Mas estas e outras questões éticas são pensadas e debatidas na Europa, que trabalha incessantemente em novas orientações face aos avanços da IA. Especificamente na educação, a Comissão Europeia, através da Direção-Geral da Educação, Juventude, Desporto e Cultura (2022) forneceu as seguintes orientações para o uso ético de IA e tecnologias baseadas em dados, por educadores. Neste documento, as orientações éticas dadas visam proteger: os Direitos Humanos em geral; a transparência, incluindo na comunicação; a diversidade, não discriminação e equidade; o bem-estar a nível social e ambiental, incluindo questões sobre o impacto social, sociedade e democracia; a privacidade e análise de dados; a segurança; e, a responsabilidade. Para cada item, são levantadas questões que pretendem apoiar a comunidade educativa a utilizar ferramentas de AI na educação, através de uma reflexão orientada sobre o tema e evitando que o pensamento imediato interfira nas decisões dos usuários sobre esta máquina de hábitos.
Recordo esta referência de Alberto Romele (2023) sobre a IA como uma máquina de habitus, para partilhar mais uma observação relacionada com a dependência – qual a quantidade ótima de utilização de ferramentas de IA na educação. Refiro-me ao risco de os usuários se tornarem tão dependentes da IA que reduzam a interação entre humanos na educação. Nesse cenário, onde acontece a relação educador-aluno? Quando se estabelece o vínculo entre educador e aluno? Qual a comunicação, a linguagem utilizada para criar sentido?

Os riscos da Inteligência Artificial na Educação
A IA existe e está presente no nosso quotidiano, incluindo na educação. Ultrapassámos a necessidade de identificar mais questões éticas, sem deixarmos de estar atentos a novas questões que podem emergir a qualquer momento, mas as identificadas têm já orientações para que os seus usuários e decisores possam abordar a questão de forma consciente e responsável. No entanto, estaremos também conscientes dos seus riscos?
Alberto Romele (2023) identifica três: transparência, determinismo e absolutismo. Ou seja, o autor explica que o problema não é a quantidade de dados a que automaticamente a máquina acede, mas a relação causal que faz entre diferentes tipos de dados, ultrapassando a esfera da justiça e que pode levar à tirania.

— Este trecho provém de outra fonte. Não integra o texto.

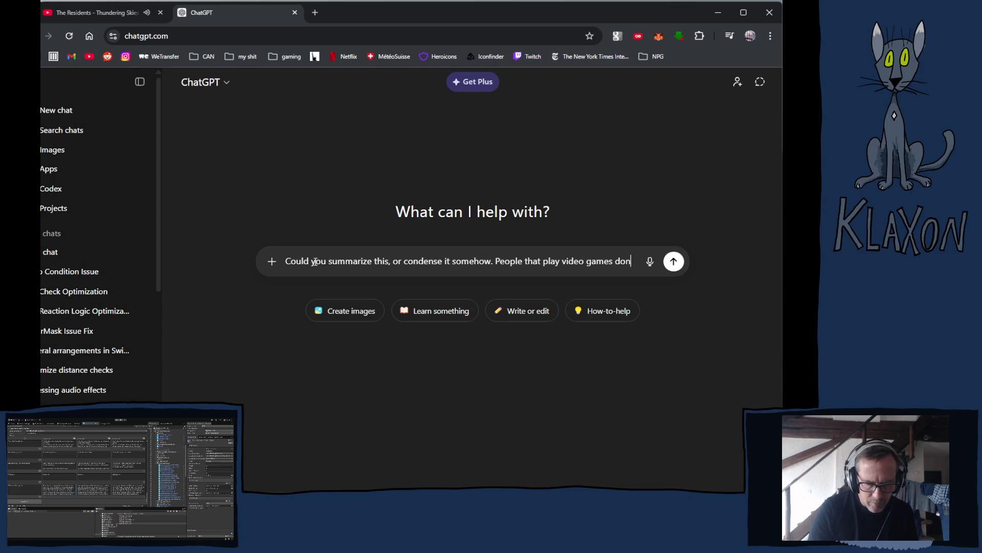
pyautogui.write("'t")
pyautogui.write(' lik')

Na educação, identifico o risco de dependência das ferramentas da IA. Não pretendo questionar os benefícios e oportunidades das ferramentas de IA na educação, porque os reconheço; concordo que estas novas ferramentas ajudam educadores e alunos no processo de ensino-aprendizagem, se utilizadas de forma consciente, responsável e transparente. Mas é por também concordar com a perspetiva de Alberto Romele sobre as máquinas de hábitos, que relanço esta ideia do risco de deixarmos de equacionar todos os passos no processo de ensino-aprendizagem sem a utilização da IA.

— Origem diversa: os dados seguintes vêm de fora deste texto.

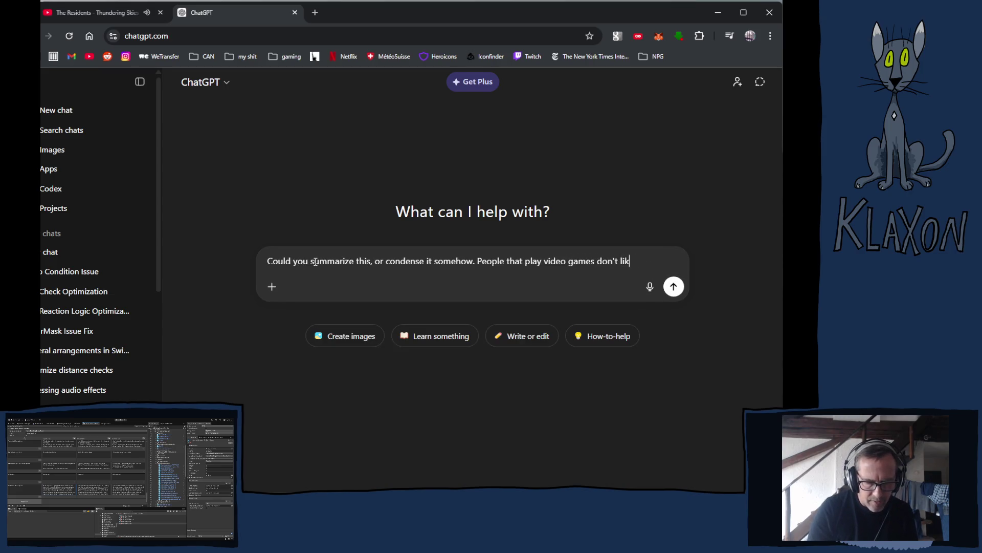
pyautogui.write('e readi')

O risco de dependência das ferramentas de IA na educação pode ser também analisado através da exposição de Bowles (2018), que se refere a uma potencial adição a tecnologias. O autor identifica técnicas de persuasão utilizadas pelas tecnologias, como forma de ter benefícios financeiros através dos usuários (recordo que várias ferramentas de IA na educação são pagas), mas que as mesmas tecnologias podem utilizar técnicas de persuasão para levarem os usuários a utilizar ainda mais as tecnologias. No caso das ferramentas de IA na educação, os usuários podem aceder a mais funcionalidades quanto mais utilizarem a ferramenta e o acesso aos dados que pretendem analisar fica, muitas vezes, restrito ao acesso da ferramenta de IA, obrigando os usuários a utilizar obrigatoriamente a ferramenta. Afinal, estas ferramentas de IA emergem de organizações que competem pela atenção dos usuários, incluindo alunos e educadores. Ou seja, não se trata de apenas definir qual a quantidade ótima de utilização de IA, mas como podemos prevenir e reduzir o risco de dependência a tecnologias.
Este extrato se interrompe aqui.